The Library is pleased to announce that Andrew Beers ‘15 is the winner of this year’s Library Innovation Prize. Andrew’s presentation entitled “Grand Banks Iceberg Mapper” used data from the U.S. Coast Guard and from a number of early print sources, including maritime newspaper accounts, to plot the location of icebergs in the Western North Atlantic. His mapping allowed a visual picture of the changing locations of iceberg sightings over time, showing a recent trend of icebergs moving north with more being sighted north of Newfoundland than south.
The presentation in the Patrick Ma Digital Scholarship Lab included data from the late 1880s to the present and a slider that could show the change in sightings over time in any given year. Beers was careful to observe the limitations of his data, noting that pre-Coast Guard data tended to be made by vessels only in shipping lanes and that some of the mappings of his data suggested some less precise geographic locations from his source data sets. Beers used a combination of D3 for the large screen visualization and a separate PowerPoint presentation on the smaller cart-mounted screen to give some visual historic perspective.
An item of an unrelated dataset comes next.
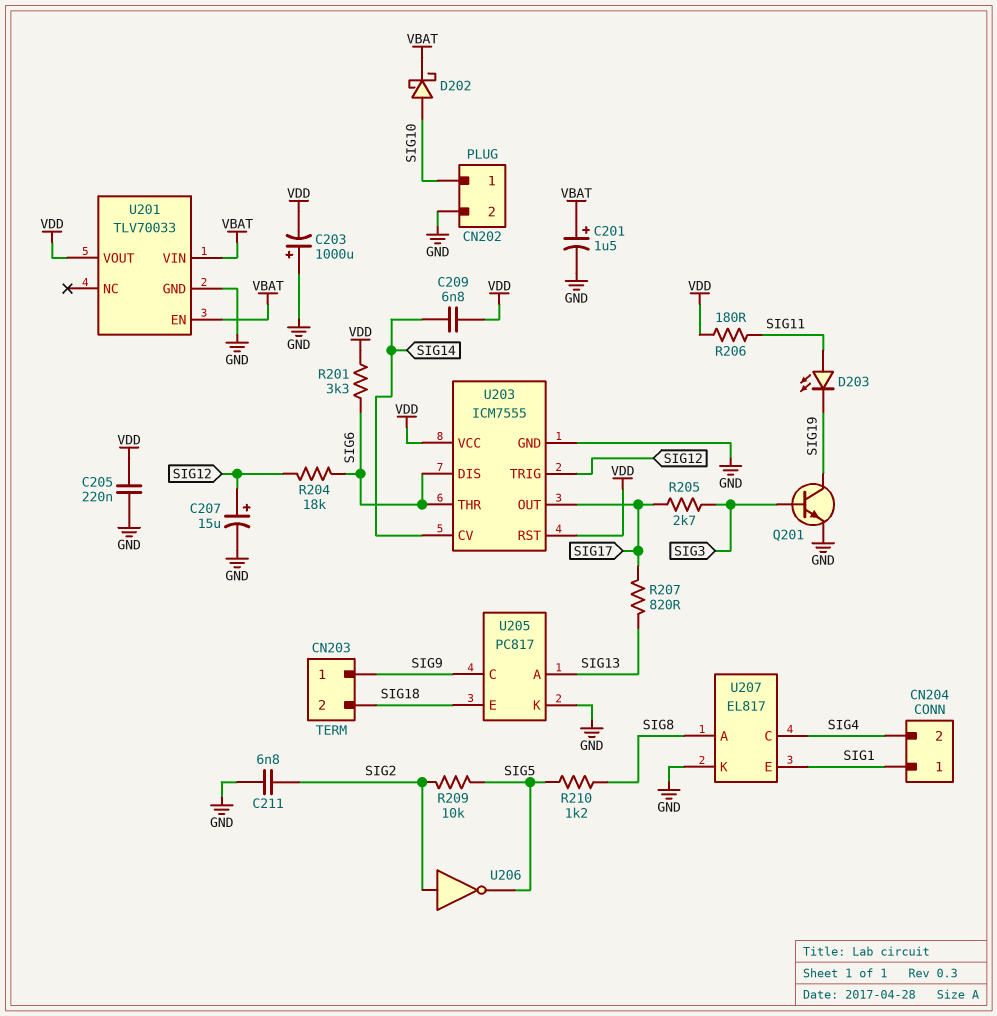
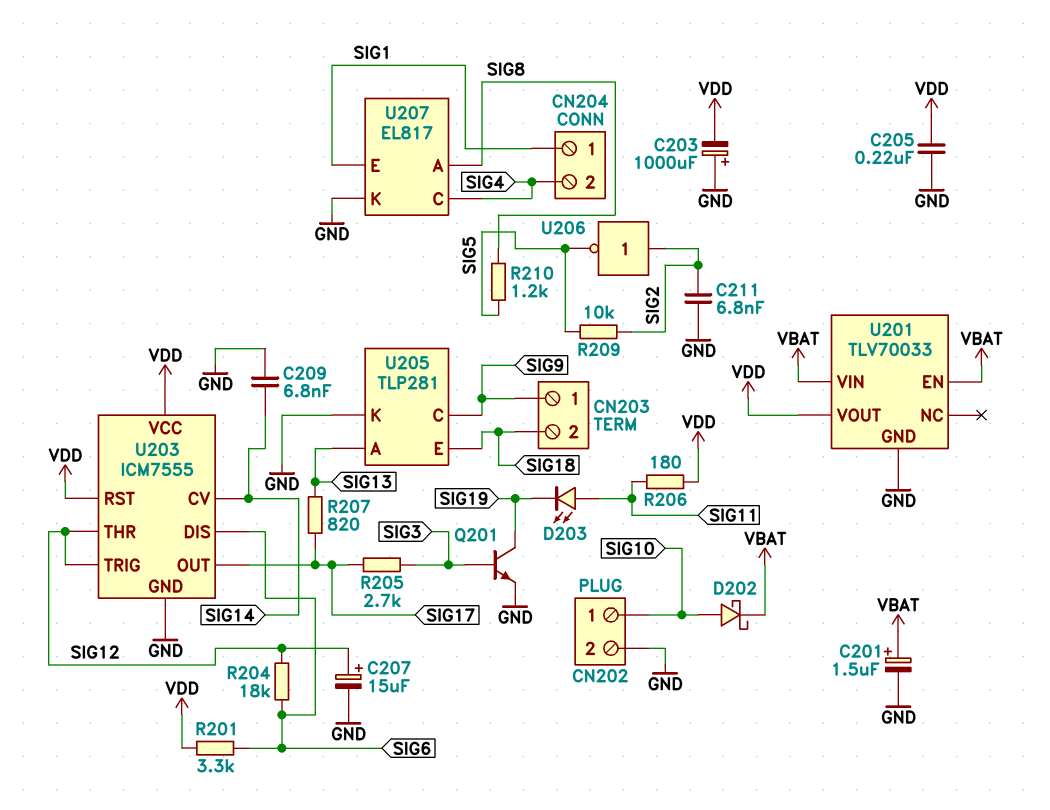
C209: 6.8nF (SIG14, VDD) -> 6.8nF (GND, SIG14)
U203 pin THR: SIG6 -> SIG12
U205: PC817 -> TLP281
Miranda Olson’s project entitled, “Digital Analysis: Designing Unique Interfaces with Literature,” provided a visual guide to the process of employing Digital Humanities techniques to analyze literary texts. This project, done for Professor James Egan, was built using PowerPoint and Google docs. She used a custom screen layout in the Digital Scholarship Lab to focus attention on the current slide in the middle of the wall while continuing to provide a visual connection to the other slides around it. The second, cart-mounted screen was used to provide access to the underlying text.
Tushar Bhargava and Samuel Crisanto, representing the Brown Digital Literacy Forum (DigLit), presented their project entitled, “Tracking the Trackers,” which employs a freely available plug-in for Firefox called Lightbeam to visualize which sites track a particular user as he or she navigates the web. They were able to make use of D3 and custom Mozilla libraries with Lightbeam to enrich the visualization by changing the default colors and to reset the sizing of the app so that it would work well on the Digital Scholarship Lab wall. it was a truly chilling experience to see how quickly these tracking sites “attach” to a web browser as the result of a particular web search.